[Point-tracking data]
*** Begin section ***

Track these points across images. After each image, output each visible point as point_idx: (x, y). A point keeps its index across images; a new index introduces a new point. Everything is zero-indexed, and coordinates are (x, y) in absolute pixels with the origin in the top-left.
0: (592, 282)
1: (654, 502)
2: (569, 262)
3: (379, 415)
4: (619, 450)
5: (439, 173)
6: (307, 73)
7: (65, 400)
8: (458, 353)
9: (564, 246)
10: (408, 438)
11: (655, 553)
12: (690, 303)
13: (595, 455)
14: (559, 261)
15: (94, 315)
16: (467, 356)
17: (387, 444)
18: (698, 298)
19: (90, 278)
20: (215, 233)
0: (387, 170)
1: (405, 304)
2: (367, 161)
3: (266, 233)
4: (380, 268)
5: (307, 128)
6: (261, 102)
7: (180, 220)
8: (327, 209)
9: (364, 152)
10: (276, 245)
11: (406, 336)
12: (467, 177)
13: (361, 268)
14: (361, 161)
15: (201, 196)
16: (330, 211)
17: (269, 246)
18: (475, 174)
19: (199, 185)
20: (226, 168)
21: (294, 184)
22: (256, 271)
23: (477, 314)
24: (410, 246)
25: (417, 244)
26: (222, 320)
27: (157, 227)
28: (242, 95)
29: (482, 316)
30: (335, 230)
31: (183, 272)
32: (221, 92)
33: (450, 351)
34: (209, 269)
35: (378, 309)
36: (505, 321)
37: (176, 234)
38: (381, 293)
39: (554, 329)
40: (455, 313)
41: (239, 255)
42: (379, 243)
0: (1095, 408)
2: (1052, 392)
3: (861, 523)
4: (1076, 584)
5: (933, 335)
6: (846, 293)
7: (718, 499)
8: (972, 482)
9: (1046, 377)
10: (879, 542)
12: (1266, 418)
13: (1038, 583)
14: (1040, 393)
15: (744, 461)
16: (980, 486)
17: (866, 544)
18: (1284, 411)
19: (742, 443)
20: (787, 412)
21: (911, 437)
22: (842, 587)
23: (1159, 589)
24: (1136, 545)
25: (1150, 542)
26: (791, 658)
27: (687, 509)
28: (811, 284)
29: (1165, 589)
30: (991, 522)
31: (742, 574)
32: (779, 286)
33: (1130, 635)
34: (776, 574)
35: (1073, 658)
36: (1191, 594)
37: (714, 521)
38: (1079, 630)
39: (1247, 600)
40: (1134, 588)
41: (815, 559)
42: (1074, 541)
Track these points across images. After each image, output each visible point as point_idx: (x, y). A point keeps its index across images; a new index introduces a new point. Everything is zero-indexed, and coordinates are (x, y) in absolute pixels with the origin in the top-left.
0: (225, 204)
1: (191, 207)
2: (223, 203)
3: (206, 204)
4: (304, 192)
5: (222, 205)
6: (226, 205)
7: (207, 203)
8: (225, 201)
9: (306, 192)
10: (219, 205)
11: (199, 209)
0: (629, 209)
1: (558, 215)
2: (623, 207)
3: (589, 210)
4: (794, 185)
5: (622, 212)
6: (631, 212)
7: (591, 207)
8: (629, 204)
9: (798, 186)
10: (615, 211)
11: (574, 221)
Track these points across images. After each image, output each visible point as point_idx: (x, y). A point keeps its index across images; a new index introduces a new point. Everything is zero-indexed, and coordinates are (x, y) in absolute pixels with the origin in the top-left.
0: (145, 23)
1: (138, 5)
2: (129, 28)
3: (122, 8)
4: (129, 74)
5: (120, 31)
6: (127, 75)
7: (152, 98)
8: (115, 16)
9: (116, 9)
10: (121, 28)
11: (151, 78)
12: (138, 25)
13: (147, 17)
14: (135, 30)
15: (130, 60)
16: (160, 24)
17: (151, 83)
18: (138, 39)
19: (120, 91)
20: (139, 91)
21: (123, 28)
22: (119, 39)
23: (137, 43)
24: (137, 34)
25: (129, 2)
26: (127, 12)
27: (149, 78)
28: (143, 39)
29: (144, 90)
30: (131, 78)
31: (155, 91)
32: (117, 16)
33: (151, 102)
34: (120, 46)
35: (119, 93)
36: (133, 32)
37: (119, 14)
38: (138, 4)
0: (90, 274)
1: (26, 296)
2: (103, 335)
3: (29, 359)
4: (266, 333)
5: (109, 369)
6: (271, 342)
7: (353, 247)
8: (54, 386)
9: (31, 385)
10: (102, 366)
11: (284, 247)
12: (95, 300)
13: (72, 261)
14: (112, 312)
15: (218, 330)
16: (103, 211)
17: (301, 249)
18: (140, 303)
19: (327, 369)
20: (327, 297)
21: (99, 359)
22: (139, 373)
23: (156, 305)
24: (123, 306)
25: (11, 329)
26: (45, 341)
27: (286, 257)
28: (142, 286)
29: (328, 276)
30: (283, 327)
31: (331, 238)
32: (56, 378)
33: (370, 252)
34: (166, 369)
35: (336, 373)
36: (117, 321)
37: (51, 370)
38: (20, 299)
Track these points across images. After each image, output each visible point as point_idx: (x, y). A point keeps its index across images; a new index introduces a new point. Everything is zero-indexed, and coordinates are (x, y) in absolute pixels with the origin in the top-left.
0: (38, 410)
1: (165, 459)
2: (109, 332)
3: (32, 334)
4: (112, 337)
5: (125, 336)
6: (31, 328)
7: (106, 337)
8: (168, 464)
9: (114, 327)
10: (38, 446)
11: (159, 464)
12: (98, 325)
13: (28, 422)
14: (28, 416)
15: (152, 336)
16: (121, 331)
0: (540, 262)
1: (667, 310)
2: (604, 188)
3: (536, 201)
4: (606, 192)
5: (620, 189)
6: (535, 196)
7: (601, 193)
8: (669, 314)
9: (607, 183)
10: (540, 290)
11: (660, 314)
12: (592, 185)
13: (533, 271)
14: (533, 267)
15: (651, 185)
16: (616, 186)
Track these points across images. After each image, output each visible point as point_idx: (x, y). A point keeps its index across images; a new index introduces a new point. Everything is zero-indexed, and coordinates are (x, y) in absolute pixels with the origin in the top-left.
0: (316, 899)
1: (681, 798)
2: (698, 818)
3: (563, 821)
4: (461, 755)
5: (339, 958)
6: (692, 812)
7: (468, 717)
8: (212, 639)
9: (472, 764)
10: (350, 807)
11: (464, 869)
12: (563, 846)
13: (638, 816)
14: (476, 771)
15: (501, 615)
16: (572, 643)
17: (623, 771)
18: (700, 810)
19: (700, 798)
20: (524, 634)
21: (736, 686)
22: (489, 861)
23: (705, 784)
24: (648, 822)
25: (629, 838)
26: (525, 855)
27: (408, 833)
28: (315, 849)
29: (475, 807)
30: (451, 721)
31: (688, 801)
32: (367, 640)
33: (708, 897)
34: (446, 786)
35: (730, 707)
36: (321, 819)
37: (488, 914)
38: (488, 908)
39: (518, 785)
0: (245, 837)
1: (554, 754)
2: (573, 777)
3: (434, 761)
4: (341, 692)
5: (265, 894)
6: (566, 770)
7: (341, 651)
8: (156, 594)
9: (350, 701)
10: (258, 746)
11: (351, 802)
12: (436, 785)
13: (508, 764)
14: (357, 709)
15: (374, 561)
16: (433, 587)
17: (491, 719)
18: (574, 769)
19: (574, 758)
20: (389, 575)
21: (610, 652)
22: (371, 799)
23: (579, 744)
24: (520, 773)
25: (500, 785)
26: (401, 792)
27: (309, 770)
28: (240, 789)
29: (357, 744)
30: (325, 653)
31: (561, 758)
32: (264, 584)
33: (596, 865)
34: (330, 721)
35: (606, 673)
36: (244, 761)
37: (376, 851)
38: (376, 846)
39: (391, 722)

*** End section ***

What needs to be done. Switch "(410, 246)" to "(412, 246)" in everything from the line containing "21: (294, 184)" down to the line containing "42: (1074, 541)", both included, and leave all else unchanged. Give only those lines.

Task result.
21: (294, 184)
22: (256, 271)
23: (477, 314)
24: (412, 246)
25: (417, 244)
26: (222, 320)
27: (157, 227)
28: (242, 95)
29: (482, 316)
30: (335, 230)
31: (183, 272)
32: (221, 92)
33: (450, 351)
34: (209, 269)
35: (378, 309)
36: (505, 321)
37: (176, 234)
38: (381, 293)
39: (554, 329)
40: (455, 313)
41: (239, 255)
42: (379, 243)
0: (1095, 408)
2: (1052, 392)
3: (861, 523)
4: (1076, 584)
5: (933, 335)
6: (846, 293)
7: (718, 499)
8: (972, 482)
9: (1046, 377)
10: (879, 542)
12: (1266, 418)
13: (1038, 583)
14: (1040, 393)
15: (744, 461)
16: (980, 486)
17: (866, 544)
18: (1284, 411)
19: (742, 443)
20: (787, 412)
21: (911, 437)
22: (842, 587)
23: (1159, 589)
24: (1136, 545)
25: (1150, 542)
26: (791, 658)
27: (687, 509)
28: (811, 284)
29: (1165, 589)
30: (991, 522)
31: (742, 574)
32: (779, 286)
33: (1130, 635)
34: (776, 574)
35: (1073, 658)
36: (1191, 594)
37: (714, 521)
38: (1079, 630)
39: (1247, 600)
40: (1134, 588)
41: (815, 559)
42: (1074, 541)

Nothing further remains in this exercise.